Heatsinking the regulator

When I turn on a LCD and 24 LEDs (RGB ones showing white), USB power starts to fail and when I use the power pack the regulator gets rather hot.

Has anyone heat sinked the regulator before? Whats the best way to do it?

hi @cheater that is a pretty tiny regulator; on the Diecimila it is good for 800Ma max, close to what you would get from the USB port too.

To reduce heat you could: - reduce the external DC voltage (i.e. using 12V means about 6 watts of heat at 1A, whereas using 7V means 1W of heat, very approximately) - use an external regulator to generate the supply voltage for the external voltages.

Putting a heatsink on the Diecimila is probably not a good idea, as the tab is connected to V+

D

I was using 9v. I've knocked it down to 7.5v. Adjustable power packs rock. :)
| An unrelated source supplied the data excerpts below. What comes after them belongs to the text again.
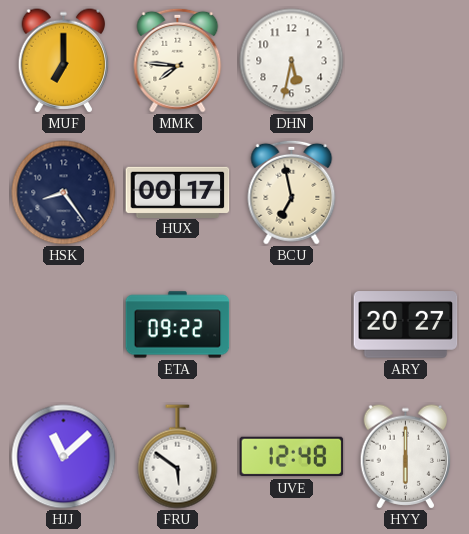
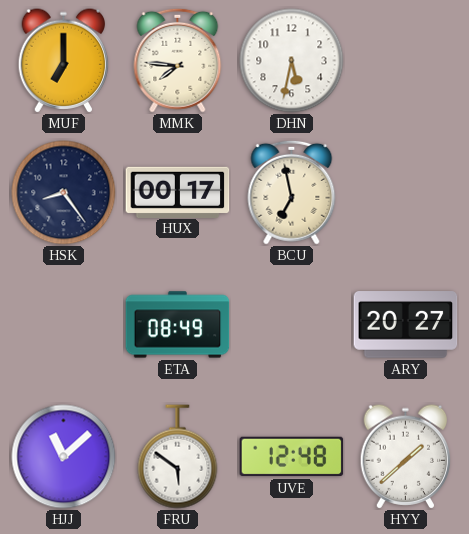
ETA: 09:22 -> 08:49
HYY: 6:00 -> 1:38
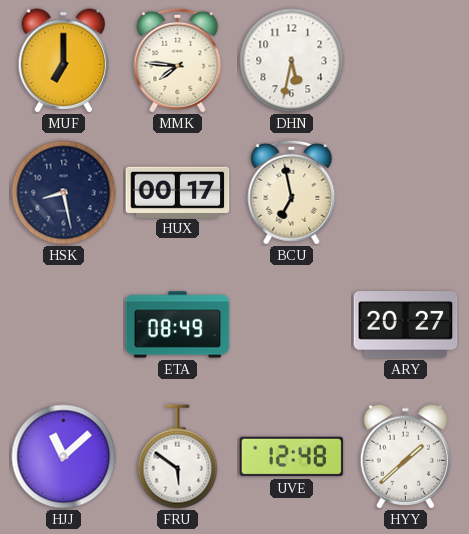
HSK: 8:24 -> 8:28
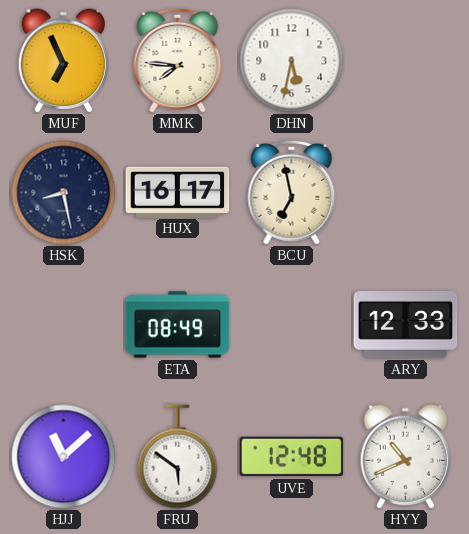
MUF: 7:00 -> 6:56
HUX: 00:17 -> 16:17
ARY: 20:27 -> 12:33
HYY: 1:38 -> 10:41
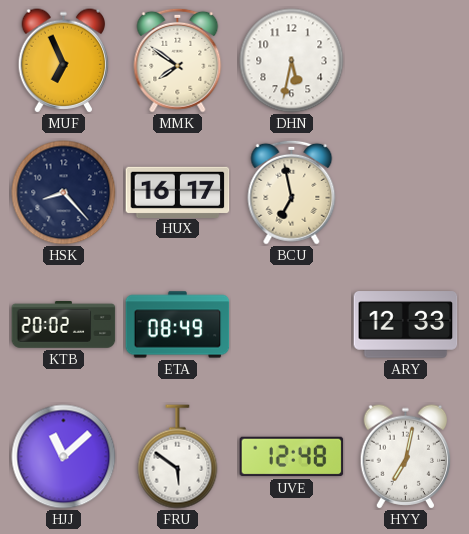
MMK: 7:46 -> 7:51
HSK: 8:28 -> 8:23
KTB: none -> 20:02
HYY: 10:41 -> 7:02
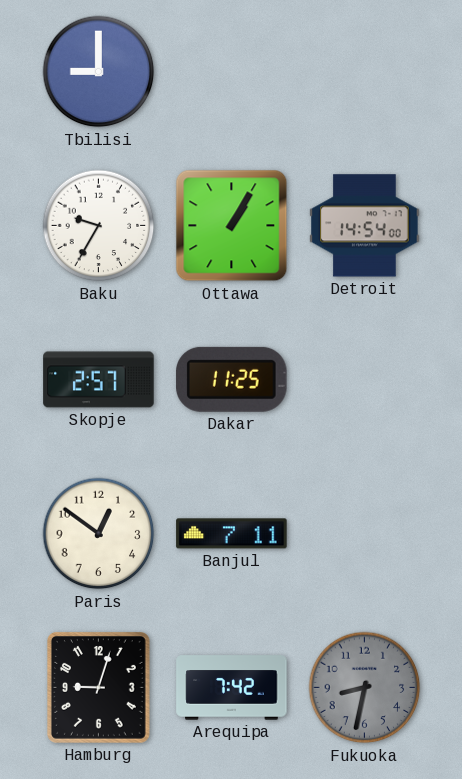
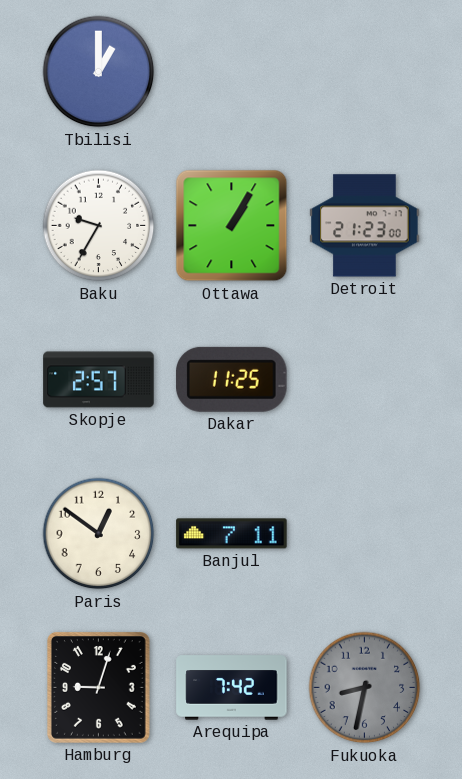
Tbilisi: 9:00 -> 1:00
Detroit: 14:54 -> 21:23
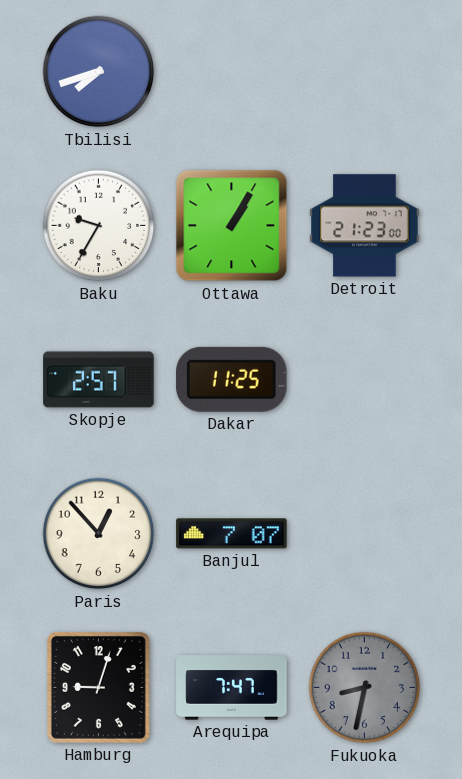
Tbilisi: 1:00 -> 7:42
Paris: 12:51 -> 12:53
Banjul: 7:11 -> 7:07
Arequipa: 7:42 -> 7:47
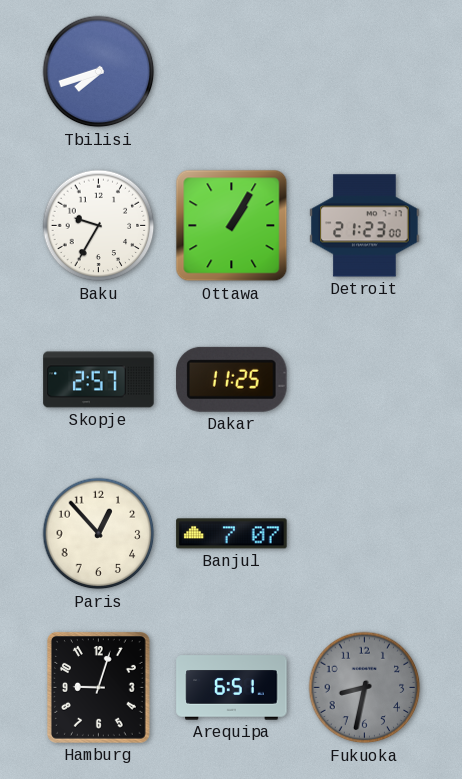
Arequipa: 7:47 -> 6:51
I wonder if I could desolder it and replace it with a full sized regulator. Might just build a Atmega32 from scratch and use that for heavy stuff.

For circuits with especially heavy power consumption, you might think about separate regulators for the arduino (already on-board) and your extra circuits (heatsinked separate regulator.) Only the grounds have to be common. Alternately, you can find a 5V regulated external power supply, bypass the regulator, and use it to power everything (cheap ~ 5V 2A regulators are showing up in assorted surplus venues: http://www.goldmine-elec-products.com/prodinfo.asp?number=G16479, for example.)

(One reason your regulator is getting hot may be that your "adjustable" supply is not regulated, in which case it could be putting out significantly greater than 9V on the 9V setting (it would settle down to 9V at the full rated current. Maybe.))

I have a large amount of different Dc wall warts that i have scavenged from various places. One day i decided to meassure their outputs. Out of the 20 or so i tested ONLY ONE was putting out the voltage printd on it. All the others was putting out a higher voltage. One was markd as 9V and was in fact putting out over 16V.

So never trust a wall wart, ALWAYS use your meter and check it. Or you could fry whatever you are powering with it.

MikMo
http://www.mikmi.dk

One was markd as 9V and was in fact putting out over 16V.

Wow. Mine is a high quality (aka expensive) adjustable (6v, 7.5v, 9v and 12v) power supply. Not sure if its regulated or not. Probably isnt.

I'll measure its output when my multimeter comes tomorrow.